Ainsi, quand le Christ est venu sur la terre, il a pris sur lui nos misères alors que les gens croyaient qu’il était puni pour son péché, en fait c’était notre péché qui s’exprimait à travers ses blessures. Le Christ est venu faire cause commune avec les hommes et l’Église qu’il envoie en mission ne peut pas annoncer le salut du monde autrement qu’en faisant cause commune avec l’humanité, en acceptant de partager la vie de tous ses contemporains.
Ainsi, partir en mission au nom de l’Église, ce n’est pas partir en expédition punitive pour exercer une sorte de purification morale, ce n’est pas partir en campagne de propagande pour essayer de convaincre les gens d’adopter notre point de vue.
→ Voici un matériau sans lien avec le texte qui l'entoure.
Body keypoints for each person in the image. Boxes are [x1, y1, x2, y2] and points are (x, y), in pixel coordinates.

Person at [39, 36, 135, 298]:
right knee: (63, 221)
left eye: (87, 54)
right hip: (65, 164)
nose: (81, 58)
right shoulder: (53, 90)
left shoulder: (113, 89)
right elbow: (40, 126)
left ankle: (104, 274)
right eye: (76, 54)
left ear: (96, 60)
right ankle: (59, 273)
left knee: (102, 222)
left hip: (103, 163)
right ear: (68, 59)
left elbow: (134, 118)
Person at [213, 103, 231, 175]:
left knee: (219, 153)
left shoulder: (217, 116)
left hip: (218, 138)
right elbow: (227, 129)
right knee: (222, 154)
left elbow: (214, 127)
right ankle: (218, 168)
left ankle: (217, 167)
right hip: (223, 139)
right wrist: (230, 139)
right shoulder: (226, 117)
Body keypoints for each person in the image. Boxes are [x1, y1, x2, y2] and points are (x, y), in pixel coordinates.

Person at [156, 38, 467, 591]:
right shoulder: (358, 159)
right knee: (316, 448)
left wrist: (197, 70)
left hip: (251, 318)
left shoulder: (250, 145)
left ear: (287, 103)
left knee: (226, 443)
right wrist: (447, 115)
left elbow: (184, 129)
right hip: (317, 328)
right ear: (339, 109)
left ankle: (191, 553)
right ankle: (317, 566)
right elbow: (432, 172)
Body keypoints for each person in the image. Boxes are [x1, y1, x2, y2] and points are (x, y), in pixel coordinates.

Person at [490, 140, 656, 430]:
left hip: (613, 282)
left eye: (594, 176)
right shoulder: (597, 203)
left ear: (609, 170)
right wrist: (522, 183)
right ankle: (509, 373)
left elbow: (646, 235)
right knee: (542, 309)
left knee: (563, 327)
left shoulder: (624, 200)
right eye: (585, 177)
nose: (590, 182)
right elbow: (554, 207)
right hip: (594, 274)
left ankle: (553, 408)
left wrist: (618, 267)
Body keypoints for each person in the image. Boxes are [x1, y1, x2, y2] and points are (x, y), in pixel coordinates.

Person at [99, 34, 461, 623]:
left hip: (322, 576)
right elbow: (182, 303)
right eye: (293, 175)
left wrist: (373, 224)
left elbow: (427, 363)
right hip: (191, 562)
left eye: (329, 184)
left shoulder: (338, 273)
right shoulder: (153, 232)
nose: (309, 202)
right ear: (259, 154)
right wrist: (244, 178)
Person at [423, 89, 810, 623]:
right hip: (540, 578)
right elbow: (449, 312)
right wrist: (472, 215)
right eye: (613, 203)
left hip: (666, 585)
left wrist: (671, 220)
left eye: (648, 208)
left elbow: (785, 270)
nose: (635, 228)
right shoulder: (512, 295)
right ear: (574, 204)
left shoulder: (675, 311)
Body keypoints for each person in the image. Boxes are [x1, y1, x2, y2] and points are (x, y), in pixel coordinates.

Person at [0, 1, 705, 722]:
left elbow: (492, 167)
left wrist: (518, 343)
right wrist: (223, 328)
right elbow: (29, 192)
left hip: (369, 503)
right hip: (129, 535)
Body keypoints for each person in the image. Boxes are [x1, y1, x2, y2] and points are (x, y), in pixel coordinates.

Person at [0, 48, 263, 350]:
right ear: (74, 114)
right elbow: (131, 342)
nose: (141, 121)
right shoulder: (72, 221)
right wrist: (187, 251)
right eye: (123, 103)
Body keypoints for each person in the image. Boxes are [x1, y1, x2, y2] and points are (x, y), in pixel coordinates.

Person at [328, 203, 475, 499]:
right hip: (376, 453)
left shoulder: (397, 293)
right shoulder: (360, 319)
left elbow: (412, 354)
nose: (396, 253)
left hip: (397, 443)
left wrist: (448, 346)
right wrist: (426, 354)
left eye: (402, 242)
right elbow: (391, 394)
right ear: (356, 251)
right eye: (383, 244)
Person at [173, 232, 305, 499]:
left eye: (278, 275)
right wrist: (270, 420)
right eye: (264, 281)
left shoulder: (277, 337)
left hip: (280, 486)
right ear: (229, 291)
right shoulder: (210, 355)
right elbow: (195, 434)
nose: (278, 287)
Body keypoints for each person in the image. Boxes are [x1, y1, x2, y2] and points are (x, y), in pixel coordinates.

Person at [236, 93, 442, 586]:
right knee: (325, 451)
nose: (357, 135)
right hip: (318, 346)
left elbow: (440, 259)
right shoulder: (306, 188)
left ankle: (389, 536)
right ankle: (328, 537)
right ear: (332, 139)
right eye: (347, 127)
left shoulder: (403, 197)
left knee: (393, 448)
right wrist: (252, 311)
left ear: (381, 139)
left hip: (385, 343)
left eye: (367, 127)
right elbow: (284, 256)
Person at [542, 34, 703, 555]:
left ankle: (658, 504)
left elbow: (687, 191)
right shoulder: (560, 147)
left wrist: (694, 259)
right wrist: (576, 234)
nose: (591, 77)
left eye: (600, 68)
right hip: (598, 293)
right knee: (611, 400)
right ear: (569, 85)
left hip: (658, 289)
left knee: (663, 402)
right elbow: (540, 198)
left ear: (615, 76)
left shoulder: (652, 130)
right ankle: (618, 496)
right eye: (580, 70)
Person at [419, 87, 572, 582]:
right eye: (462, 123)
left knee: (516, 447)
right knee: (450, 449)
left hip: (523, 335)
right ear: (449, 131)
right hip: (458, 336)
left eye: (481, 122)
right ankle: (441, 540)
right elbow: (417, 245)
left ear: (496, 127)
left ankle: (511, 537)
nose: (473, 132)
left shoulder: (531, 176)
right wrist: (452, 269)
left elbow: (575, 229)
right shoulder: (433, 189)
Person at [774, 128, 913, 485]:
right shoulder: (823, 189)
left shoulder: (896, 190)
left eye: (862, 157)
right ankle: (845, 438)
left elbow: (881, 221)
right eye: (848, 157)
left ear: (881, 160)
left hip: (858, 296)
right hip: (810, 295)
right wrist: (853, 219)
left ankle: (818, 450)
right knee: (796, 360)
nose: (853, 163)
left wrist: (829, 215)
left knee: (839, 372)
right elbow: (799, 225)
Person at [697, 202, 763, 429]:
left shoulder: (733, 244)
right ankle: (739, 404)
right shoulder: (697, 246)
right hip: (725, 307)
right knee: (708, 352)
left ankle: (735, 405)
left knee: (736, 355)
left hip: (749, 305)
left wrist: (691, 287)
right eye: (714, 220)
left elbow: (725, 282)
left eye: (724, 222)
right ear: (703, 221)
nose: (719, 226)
Partir en mission pour l’Église, c’est aller s’immerger dans un peuple, partager sa culture autant que nous le pouvons, partager son histoire, partager ses épreuves, et à travers ce partage laisser apparaître à quel point Dieu les aime puisqu’il a décidé d’envoyer d’autres hommes partager leurs conditions.
Cette logique de la mission chrétienne, qui échappe souvent à beaucoup, marque d’une façon particulière le don irrévocable que vous faites en vous engageant dans le diaconat, puis le sacerdoce, don irrévocable que vos anciens, dans la société des Missions Étrangères, pratiquaient selon les moyens de leur époque, en sachant que souvent ils partaient pour des pays lointains qu’ils connaissaient relativement peu, en tout cas beaucoup moins que vous ne pouvez les connaître après les périodes où vous y avez vécu, et avec la conviction que probablement ils n’en reviendraient jamais. Ils partaient pour lier leur vie et leur sort non pas à une opération de conquête, mais à un enfouissement d’amour, une solidarité indélébile avec un peuple, avec sa culture, avec son histoire, avec un pays, avec une langue.
C’est donc non seulement aujourd’hui un engagement que vous prenez globalement pour le service de l’Église, mais c’est aussi un engagement très particulier en étant envoyés vers des hommes et des femmes qui attendent de connaître le Christ, à des Églises, à des chrétiens qui existent dans ces pays, et qui ont besoin encore d’être soutenus et affermis dans leur pratique de l’Évangile, en vous mettant au service de ces Églises et en étant au milieu d’elles les témoins de cet amour de Dieu qui a été jusqu’à livrer son Fils pour que les hommes vivent.
C’est au service de cette vie de l’humanité que vous serez envoyés, c’est au service du témoignage rendu au Christ mort sur la croix, ressuscité d’entre les morts, et dont le côté ouvert a laissé percer la vie par le sang et l’eau, où la tradition chrétienne a reconnu le don des sacrements. Que notre prière aujourd’hui s’élargisse aux dimensions catholiques de l’Église, non seulement en portant dans notre prière tous ces pays auxquels les Missions Étrangères apportent leur concours, mais encore tous les chrétiens à travers le monde qui essayent d’être fidèles à l’Évangile du Christ, à la croix du Christ, au salut que le Christ veut apporter aux hommes. Ces chrétiens, sur les cinq continents, manifestent que Dieu continue d’aimer le monde et ils le manifestent en supportant parfois beaucoup de tracas, de persécutions, d’épreuves, et d’appels à renier celui qui les a appelés à la vie.
C’est donc avec une foi très profonde, une espérance fortifiée que nous prions pour que votre service soit un réconfort pour les églises dans lesquelles vous irez.
Amen.
+ André cardinal Vingt-Trois, archevêque de Paris.